Category Archives: Travel
Actual Sign in Singapore Passport Control
PLEASE BEWARE OF THE SWING FLAPPER
JB
I went to Malaysia for lunch.
I took the express bus across the causeway to Johor Bahru (known as JB). This was a short drive on a remarkably verdant freeway to Singapore passport control, at which point we all got off the bus to get out passports stamped, then got on another bus for a five-minute ride to JB. Then through Malaysian passport control, past customs (really, I just walked by it), and into a cavernous bus station with no clear idea of where to go next. I wandered around and around the station and the attached mall, looking for a bus to the center of town, before realizing that the station itself was in the center of town and where I wanted to go was only a few blocks away.
The mall attached to the station is big and new and the equal of anything in the US. Once you walk out the front door, you bump into the third world. Or at least the seedier areas of Los Angeles. It’s as if south-central LA and Beverly Hills were on the same block. I was barely out the door before some sketchy guy tried to sell me an iPhone.
Further on, it’s more of an amalgamation of small shops and restaurants catering to Malaysian, Indian, and Chinese customers. Kind of interesting to walk around and look at, but not something that takes a lot of time. I had lunch (mee mamak and ice kopi) at the Restoran Hua Mui (established 1946), then headed back to the station.
It was pretty much the same process going back. The trip itself is only 10 or 15 minutes, but you have to go through passport control for both Malaysia and Singapore. Nothing complex, but it does require getting off the bus and being routed through a large building, only to come out the other side and get on a different bus.

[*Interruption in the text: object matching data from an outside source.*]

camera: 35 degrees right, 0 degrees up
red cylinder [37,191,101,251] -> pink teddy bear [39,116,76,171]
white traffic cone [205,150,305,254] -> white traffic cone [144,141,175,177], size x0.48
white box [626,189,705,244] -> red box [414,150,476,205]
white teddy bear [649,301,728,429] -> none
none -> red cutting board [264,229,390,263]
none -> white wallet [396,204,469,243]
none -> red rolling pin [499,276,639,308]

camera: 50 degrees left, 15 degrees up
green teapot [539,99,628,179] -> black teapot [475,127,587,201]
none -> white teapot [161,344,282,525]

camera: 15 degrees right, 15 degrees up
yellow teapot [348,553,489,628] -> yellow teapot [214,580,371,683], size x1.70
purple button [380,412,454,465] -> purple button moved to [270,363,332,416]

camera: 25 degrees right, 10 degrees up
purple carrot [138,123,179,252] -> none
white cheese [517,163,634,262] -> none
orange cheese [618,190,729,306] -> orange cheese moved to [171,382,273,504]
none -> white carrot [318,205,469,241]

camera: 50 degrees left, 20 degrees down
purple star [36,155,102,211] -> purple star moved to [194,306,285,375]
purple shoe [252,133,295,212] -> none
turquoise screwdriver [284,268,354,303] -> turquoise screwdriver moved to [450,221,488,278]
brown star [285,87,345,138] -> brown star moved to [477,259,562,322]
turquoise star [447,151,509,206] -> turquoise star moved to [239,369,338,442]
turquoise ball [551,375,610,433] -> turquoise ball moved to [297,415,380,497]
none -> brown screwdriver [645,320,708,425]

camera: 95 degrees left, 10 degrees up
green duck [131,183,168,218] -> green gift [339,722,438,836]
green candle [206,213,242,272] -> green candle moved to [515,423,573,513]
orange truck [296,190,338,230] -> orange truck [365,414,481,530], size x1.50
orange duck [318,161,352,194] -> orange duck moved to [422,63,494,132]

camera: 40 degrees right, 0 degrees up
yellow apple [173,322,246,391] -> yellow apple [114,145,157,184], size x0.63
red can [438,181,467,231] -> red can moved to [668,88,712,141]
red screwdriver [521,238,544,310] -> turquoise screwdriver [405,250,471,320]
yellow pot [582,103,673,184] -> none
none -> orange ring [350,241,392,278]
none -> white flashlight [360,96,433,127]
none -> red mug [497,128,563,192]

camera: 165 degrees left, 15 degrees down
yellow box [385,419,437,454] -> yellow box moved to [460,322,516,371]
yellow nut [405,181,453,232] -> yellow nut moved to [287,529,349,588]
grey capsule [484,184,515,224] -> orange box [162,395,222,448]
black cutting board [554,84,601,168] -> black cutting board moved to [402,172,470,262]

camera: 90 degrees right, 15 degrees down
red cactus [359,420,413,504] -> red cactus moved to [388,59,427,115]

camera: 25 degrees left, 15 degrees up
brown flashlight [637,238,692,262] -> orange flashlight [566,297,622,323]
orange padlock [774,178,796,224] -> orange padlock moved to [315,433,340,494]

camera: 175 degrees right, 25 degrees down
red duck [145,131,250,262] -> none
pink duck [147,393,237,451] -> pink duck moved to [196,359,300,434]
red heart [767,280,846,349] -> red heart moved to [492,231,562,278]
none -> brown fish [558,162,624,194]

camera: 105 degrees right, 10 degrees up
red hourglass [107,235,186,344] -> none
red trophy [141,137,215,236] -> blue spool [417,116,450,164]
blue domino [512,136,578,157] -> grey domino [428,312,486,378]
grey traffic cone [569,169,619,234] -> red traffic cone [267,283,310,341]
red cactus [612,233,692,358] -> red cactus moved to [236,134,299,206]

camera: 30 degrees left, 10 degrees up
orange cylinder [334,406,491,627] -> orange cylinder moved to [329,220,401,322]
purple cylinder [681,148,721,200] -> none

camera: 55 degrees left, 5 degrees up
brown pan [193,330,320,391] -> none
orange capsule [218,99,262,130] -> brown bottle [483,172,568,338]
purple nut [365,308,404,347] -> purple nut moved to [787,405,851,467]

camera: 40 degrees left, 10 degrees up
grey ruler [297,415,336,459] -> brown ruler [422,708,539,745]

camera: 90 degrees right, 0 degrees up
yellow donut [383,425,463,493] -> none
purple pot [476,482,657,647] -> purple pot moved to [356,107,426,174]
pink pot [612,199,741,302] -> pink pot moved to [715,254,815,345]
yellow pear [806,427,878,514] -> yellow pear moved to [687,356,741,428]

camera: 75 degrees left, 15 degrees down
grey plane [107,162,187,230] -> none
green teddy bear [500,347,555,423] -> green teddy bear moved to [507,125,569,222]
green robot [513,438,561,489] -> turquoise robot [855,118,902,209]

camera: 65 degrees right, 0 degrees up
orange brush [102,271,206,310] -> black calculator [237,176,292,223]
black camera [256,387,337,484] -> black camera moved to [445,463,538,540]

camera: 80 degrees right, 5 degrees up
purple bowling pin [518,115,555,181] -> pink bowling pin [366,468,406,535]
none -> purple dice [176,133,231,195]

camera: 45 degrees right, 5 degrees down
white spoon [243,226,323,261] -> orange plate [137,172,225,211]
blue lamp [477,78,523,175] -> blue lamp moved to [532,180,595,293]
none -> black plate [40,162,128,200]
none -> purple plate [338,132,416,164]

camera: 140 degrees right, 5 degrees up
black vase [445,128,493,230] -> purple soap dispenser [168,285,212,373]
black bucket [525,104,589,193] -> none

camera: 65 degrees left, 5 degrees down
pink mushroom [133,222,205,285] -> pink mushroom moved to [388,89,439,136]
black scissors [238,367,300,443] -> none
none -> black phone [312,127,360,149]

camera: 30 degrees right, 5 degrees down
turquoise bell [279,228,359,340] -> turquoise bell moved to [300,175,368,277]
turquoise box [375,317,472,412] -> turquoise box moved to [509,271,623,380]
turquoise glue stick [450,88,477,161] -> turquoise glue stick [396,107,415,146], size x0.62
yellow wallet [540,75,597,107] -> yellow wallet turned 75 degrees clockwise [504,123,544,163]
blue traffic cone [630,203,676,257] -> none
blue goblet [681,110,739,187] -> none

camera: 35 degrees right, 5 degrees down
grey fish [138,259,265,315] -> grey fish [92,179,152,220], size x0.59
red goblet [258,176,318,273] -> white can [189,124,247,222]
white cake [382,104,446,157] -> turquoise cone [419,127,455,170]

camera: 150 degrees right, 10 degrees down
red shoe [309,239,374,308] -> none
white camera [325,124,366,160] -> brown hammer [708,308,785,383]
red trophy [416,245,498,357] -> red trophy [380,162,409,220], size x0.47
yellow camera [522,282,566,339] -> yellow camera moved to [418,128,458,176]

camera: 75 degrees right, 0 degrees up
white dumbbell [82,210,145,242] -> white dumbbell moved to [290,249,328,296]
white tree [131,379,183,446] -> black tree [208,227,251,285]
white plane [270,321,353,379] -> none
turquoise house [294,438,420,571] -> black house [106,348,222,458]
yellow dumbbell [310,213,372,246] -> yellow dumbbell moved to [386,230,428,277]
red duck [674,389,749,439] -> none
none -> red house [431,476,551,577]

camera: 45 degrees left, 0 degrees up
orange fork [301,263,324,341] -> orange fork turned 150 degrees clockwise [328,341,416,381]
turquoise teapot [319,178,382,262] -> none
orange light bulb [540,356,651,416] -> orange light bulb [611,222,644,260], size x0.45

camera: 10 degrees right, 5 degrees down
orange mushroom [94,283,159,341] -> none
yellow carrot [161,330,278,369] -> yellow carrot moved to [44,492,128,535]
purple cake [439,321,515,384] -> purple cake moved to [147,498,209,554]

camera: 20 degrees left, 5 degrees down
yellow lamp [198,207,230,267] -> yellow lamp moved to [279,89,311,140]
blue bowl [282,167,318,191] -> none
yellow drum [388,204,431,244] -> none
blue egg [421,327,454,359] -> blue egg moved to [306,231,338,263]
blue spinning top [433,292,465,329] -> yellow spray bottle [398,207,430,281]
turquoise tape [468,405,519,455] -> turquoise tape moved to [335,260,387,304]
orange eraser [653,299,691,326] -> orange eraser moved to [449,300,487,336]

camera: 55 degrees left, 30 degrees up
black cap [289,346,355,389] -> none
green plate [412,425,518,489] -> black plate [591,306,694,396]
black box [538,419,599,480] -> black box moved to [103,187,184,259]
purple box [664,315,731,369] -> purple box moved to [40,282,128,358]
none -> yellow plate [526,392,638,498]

The walk back to the hotel from the bus station is about a half a mile, and I had only just gotten off the bus when it started to rain. It rained progressively harder, but I was mostly able to stay undercover until I was about four blocks away from the hotel. By that time it was a full-scale cloudburst. I decided to run for it. I sprinted for about a block and a half before I realized that there was no point. I was already as wet as I could possibly be. So I just strolled the rest of the way.
One nice thing about the tropics is that even if you’re drenched, you’re not cold. Not until you enter an air-conditioned building, at any rate.
Discovery
There are numerous money changers within a few blocks of the hotel.
Oh, man.
Merlion
Wandering Through Hell
After lunch yesterday, I went to Hell.
Specifically, I went to Haw Par Villa, which is a defunct theme park from the 1930s that includes a diorama of the Chinese Ten Courts of Hell. It was built by the two brothers who created Tiger Balm.
In fact, the whole thing is a collection of dioramas on the side of a hill. There are no rides. You just walk around and look at things.
And the things you look at are weird things. How weird are they? They’re this weird:
And this weird:
And this weird:
And those aren’t even the weirdest.
That last one depicts the story of a man who rescued a turtle from a market. Years later, the man was in a boat that went down in a storm, and the turtle saved him from drowning. We see the man celebrating as he rides the turtle to safety while his comrades drown.
This teaches children compassion. Toward turtles, at least, if not necessarily toward humans.
All the displays are meant to be instructive, and let me tell you, children would not likely forget what they saw here, even after years of therapy.
The depiction of Hell was the best part, because that’s inside an artificial cave, which allows them to add spooky lighting.
This whole thing is free, with no admission charge or t-shirt sales or requests for donations or anything that would explain how they pay for the upkeep. And it’s well-maintained. You might think it’s new if it weren’t for the fact that no one would dream of making something like this today.
Singapore Sling
PSA
Satay on the Quay
I woke up at 4:00 this morning. There’s not a lot you can do at 4:00 AM except wander around, so I did that.
I needed to exchange some more money. Airport rates are never good, so I hadn’t exchanged very much, because I knew I could do better in town. I figured there would be small currency exchange places all over like there are in Hong Kong.
There are not. They have some, but it took me about an hour to find them. For my trouble, though, I got a rate of 1.346, rather than the 1.3275 that I got on the airport, for a savings of US$5.55. Sweet!
Now I’m eating satay and drinking Tiger at a cafe on the Singapore River. The service is lousy, but I don’t have to tip them, and they seem content to just let me sit there and write blog posts on my phone.
No one seemed to be looking, so I drank the remaining peanut sauce straight.
Arrival
I arrived in Singapore at noon on Monday, got a quick lunch at Heavenly Wang, which is a real name that I am absolutely not making up, then got some Singapore dollars and a metro card and took the train into town.
After walking for about a mile in the wrong direction, I found the hotel and checked in, then went wandering. I wandered through Little India, then up to a truly Byzantine mall called IOS Orchard, then somewhere else, I think. I’m not really sure where i was. I was able to sleep fairly well on the plane, since i had a row of four seats to myself and was able to make a bed out of them, but I guess i was more tired than I thought I was. Anyway, I eventually made it back to the hotel without incident.